Enhancement of Process Parameters for Mex Process Using Cura 5.9.0 and Minitab Softwares

Abstract-The Material Extrusion (MEX) process, commonly known as Fused Deposition Modeling (FDM), is widely used for manufacturing complex geometries with minimal material wastage. However, optimizing key printing parameters is crucial for improving efficiency while maintaining print quality. This study focuses on enhancing the MEX process using Cura 5.9.0 and the B to optimize layer height, line width, and wall count, aiming to reduce print time and material consumption. The Taguchi DOE method was employed to systematically analyze the effects of these parameters on printing performance. A set of experiments was conducted by varying layer height, line width, and wall count within practical limits.

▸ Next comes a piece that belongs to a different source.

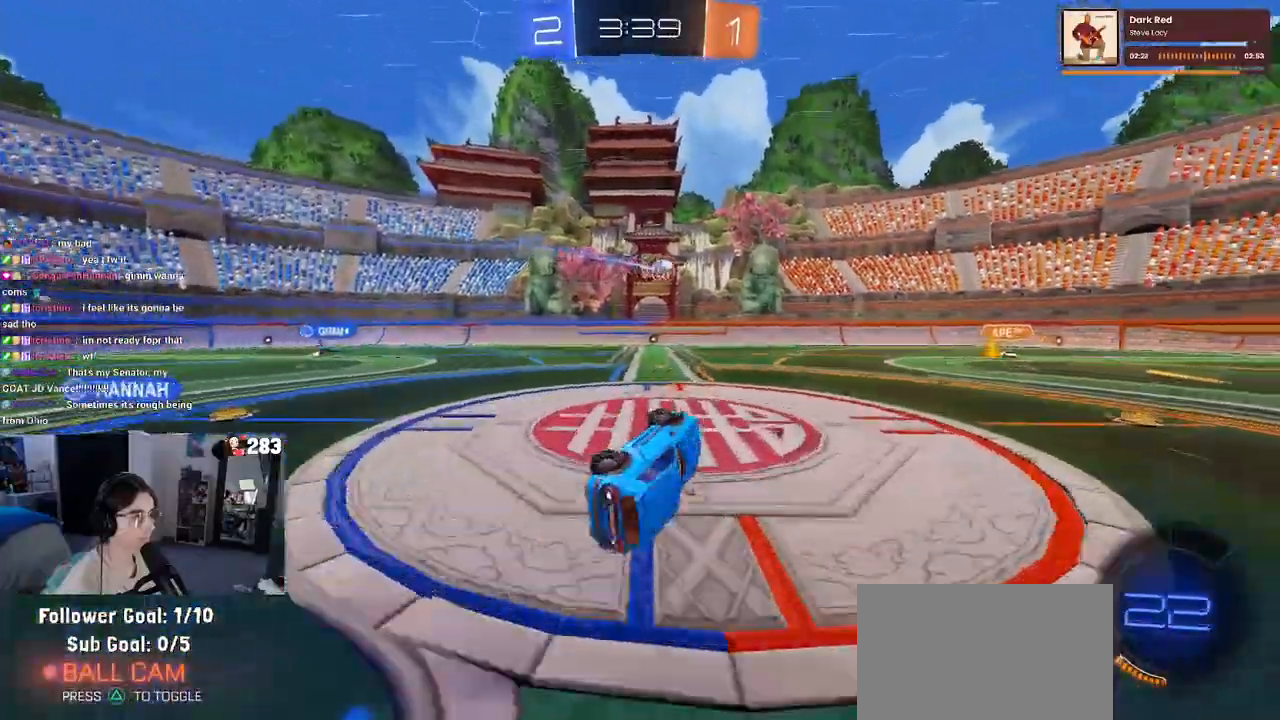
{"buttons": ["R2"], "left_stick": "center", "right_stick": "center", "events": [[100, "SQUARE", "up"], [133, "left_stick", "center"]]}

The primary objectives were to minimize printing time and optimize material usage while maintaining structural integrity. Print time and material consumption were recorded for each experiment, and statistical analysis was performed using Minitab to determine the optimal parameter combination. The results show that layer height significantly influences printing time, as higher layer heights reduce the number of layers but may impact surface quality. Line width affects material flow and print strength, while wall count directly impacts material consumption. The optimized parameter settings achieved a significant reduction in print time and material usage, ensuring an efficient balance between speed, material economy, and part durability. This study demonstrates that using Cura 5.9.0 in combination with DOE techniques provides a structured methodology for enhancing the efficiency of the MEX process. The findings are beneficial for industries and researchers seeking to optimize print settings, reduce operational costs, and improve sustainability in additive manufacturing.